_Exercise inputs_
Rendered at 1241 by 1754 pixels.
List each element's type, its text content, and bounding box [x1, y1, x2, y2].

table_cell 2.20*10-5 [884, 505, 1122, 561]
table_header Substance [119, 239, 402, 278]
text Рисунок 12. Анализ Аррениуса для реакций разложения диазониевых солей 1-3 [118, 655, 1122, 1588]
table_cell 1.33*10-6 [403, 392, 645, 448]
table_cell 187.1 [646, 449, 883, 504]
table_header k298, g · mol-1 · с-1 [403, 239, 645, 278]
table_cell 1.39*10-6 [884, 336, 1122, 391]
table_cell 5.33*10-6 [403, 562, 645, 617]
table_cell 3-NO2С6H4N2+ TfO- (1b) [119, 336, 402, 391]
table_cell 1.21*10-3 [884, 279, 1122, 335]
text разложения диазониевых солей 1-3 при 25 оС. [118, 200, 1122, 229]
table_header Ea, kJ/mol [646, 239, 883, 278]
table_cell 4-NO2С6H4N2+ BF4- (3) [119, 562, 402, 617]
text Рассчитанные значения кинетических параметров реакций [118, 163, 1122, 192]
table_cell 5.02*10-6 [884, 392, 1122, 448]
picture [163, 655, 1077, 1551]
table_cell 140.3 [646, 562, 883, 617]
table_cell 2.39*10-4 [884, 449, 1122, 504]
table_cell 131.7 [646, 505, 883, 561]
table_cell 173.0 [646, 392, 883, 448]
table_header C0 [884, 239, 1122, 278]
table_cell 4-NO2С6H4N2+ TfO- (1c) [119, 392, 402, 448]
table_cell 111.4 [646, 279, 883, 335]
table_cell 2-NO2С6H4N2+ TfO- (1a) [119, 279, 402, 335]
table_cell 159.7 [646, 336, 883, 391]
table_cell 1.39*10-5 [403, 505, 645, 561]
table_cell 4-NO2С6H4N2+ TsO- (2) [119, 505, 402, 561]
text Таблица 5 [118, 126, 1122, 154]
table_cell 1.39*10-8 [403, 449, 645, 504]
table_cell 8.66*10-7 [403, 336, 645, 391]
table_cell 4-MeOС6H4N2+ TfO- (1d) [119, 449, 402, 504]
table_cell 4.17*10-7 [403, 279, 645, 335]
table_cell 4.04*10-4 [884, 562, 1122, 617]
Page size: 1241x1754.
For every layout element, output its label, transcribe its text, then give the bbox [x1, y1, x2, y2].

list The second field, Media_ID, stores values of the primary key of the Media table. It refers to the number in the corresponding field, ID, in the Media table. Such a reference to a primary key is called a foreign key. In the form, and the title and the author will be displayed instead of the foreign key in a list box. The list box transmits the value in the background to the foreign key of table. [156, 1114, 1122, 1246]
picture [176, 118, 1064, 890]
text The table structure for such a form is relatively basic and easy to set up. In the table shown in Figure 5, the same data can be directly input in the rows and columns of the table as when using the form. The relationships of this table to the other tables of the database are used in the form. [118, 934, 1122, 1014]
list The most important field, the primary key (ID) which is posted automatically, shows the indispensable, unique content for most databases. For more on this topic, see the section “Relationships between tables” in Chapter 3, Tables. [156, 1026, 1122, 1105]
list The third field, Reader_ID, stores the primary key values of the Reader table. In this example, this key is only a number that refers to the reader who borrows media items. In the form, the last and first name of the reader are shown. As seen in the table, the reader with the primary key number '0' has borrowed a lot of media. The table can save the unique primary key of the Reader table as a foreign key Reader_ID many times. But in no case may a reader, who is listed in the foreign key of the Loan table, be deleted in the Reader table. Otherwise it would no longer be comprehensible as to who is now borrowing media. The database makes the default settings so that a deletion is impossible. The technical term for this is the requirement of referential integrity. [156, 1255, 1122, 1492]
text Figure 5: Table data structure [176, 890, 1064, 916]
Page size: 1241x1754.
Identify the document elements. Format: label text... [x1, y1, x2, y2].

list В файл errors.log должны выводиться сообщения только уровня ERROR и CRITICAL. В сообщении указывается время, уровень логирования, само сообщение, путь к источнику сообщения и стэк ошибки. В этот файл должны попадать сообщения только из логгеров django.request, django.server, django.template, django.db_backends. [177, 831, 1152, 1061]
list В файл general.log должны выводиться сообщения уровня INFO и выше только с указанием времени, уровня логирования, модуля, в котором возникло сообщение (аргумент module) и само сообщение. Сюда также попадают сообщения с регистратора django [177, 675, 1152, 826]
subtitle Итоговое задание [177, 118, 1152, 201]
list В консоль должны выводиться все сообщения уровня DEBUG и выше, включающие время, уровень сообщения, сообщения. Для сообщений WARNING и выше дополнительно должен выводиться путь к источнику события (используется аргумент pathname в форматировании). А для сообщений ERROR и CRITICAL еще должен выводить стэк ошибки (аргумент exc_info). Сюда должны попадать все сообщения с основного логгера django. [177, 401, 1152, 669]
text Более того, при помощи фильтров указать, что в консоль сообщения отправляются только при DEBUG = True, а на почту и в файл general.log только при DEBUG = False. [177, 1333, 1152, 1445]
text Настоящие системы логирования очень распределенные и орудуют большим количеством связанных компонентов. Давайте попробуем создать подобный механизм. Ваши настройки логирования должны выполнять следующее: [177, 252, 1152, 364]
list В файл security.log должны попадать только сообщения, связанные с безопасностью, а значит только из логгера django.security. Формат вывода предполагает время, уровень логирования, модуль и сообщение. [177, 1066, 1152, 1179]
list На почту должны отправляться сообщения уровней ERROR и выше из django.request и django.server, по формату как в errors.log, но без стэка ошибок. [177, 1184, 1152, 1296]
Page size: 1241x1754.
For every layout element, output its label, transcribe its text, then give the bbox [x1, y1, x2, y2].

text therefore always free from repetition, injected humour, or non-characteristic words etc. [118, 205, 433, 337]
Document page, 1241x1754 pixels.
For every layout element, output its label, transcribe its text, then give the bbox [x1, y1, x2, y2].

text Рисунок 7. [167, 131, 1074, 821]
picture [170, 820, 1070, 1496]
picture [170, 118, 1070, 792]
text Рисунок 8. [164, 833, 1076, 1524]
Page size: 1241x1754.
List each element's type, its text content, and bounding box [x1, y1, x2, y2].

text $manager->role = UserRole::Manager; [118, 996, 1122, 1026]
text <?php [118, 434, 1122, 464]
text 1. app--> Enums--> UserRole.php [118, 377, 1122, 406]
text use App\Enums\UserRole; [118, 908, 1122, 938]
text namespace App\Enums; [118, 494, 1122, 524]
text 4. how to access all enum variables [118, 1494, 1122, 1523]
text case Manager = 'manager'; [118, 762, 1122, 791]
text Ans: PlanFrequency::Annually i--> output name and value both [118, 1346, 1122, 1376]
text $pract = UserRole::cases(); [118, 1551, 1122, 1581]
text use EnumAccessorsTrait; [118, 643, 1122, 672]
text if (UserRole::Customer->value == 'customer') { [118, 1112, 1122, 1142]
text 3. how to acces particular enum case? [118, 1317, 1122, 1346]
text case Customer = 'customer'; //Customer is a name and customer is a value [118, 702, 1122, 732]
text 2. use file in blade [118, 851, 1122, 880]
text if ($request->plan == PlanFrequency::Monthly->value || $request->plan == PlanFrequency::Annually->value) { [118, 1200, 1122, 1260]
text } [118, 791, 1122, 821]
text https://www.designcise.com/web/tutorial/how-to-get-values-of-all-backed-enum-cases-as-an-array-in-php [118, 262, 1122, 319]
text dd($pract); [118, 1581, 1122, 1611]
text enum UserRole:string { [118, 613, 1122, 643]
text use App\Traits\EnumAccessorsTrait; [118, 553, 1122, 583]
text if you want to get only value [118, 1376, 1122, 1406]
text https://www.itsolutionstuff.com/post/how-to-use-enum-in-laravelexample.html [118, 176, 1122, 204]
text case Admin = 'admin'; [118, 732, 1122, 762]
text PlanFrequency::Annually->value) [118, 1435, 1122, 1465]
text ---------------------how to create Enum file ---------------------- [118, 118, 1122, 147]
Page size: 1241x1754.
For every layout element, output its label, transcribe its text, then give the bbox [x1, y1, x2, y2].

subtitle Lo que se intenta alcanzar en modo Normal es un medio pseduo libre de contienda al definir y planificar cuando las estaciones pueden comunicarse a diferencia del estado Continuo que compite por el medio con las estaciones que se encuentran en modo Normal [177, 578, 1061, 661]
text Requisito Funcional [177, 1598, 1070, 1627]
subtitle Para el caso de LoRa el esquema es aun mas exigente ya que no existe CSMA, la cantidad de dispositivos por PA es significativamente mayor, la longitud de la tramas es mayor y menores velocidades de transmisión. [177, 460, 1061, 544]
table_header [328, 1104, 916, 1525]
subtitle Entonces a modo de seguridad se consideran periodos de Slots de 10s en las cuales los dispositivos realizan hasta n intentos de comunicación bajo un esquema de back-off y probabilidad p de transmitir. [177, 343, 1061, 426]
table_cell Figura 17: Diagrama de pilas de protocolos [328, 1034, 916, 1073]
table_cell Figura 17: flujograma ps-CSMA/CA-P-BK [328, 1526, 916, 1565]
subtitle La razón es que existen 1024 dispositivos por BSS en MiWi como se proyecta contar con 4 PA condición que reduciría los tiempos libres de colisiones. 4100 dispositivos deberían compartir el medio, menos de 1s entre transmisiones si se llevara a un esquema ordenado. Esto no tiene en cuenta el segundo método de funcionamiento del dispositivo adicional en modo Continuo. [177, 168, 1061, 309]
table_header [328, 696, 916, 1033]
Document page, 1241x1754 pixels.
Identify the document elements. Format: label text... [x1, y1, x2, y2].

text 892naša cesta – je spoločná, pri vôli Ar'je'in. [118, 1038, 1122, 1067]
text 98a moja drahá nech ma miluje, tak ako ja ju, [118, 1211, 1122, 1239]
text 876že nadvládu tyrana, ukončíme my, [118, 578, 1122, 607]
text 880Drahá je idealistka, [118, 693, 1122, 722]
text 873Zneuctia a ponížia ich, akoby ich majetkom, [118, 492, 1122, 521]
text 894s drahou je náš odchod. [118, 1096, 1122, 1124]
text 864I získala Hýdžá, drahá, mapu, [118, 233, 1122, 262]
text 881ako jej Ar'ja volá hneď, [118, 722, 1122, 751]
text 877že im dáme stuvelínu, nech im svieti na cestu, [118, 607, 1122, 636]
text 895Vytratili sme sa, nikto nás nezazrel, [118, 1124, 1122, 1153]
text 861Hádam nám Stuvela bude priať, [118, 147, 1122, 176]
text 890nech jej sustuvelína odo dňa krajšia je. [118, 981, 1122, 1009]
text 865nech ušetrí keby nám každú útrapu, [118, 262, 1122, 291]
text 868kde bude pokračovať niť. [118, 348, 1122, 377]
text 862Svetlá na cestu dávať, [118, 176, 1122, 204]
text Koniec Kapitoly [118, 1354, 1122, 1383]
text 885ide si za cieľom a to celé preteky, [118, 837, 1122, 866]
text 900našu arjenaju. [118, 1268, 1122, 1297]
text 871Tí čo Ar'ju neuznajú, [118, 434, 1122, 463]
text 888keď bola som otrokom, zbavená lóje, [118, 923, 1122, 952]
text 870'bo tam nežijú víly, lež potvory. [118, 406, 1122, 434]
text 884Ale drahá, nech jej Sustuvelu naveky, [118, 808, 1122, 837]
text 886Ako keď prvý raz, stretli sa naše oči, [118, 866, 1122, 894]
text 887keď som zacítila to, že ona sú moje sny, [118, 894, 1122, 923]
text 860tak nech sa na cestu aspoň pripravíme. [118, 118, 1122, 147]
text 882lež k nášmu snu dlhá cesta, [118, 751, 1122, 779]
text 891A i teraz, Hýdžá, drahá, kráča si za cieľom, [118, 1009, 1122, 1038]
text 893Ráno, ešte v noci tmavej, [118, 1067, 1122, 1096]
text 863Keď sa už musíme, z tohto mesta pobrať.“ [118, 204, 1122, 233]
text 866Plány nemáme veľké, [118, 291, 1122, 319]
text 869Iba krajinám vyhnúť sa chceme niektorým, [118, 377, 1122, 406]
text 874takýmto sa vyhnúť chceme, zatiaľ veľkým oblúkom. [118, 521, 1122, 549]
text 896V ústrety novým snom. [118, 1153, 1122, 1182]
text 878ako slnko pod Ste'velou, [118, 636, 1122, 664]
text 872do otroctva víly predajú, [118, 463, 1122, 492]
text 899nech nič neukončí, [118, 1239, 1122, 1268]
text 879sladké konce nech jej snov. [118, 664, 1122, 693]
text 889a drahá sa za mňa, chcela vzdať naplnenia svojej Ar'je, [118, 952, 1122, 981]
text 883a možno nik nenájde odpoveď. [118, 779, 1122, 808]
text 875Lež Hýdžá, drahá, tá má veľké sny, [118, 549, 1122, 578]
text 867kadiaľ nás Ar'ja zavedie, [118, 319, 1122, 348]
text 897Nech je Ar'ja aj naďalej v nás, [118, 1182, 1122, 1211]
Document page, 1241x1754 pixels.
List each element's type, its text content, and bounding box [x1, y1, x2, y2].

_Task description_
Copy out the lines starting with the line containing "table_cell 2.20*10-5 [884, 505, 1122, 561]" and going on through the line containing "table_cell 1.39*10-6 [884, 336, 1122, 391]", both included, keeping each one as it appears in the items.

_Answer to this exercise_
table_cell 2.20*10-5 [884, 505, 1122, 561]
table_header Substance [119, 239, 402, 278]
text Рисунок 12. Анализ Аррениуса для реакций разложения диазониевых солей 1-3 [118, 655, 1122, 1588]
table_cell 1.33*10-6 [403, 392, 645, 448]
table_cell 187.1 [646, 449, 883, 504]
table_header k298, g · mol-1 · с-1 [403, 239, 645, 278]
table_cell 1.39*10-6 [884, 336, 1122, 391]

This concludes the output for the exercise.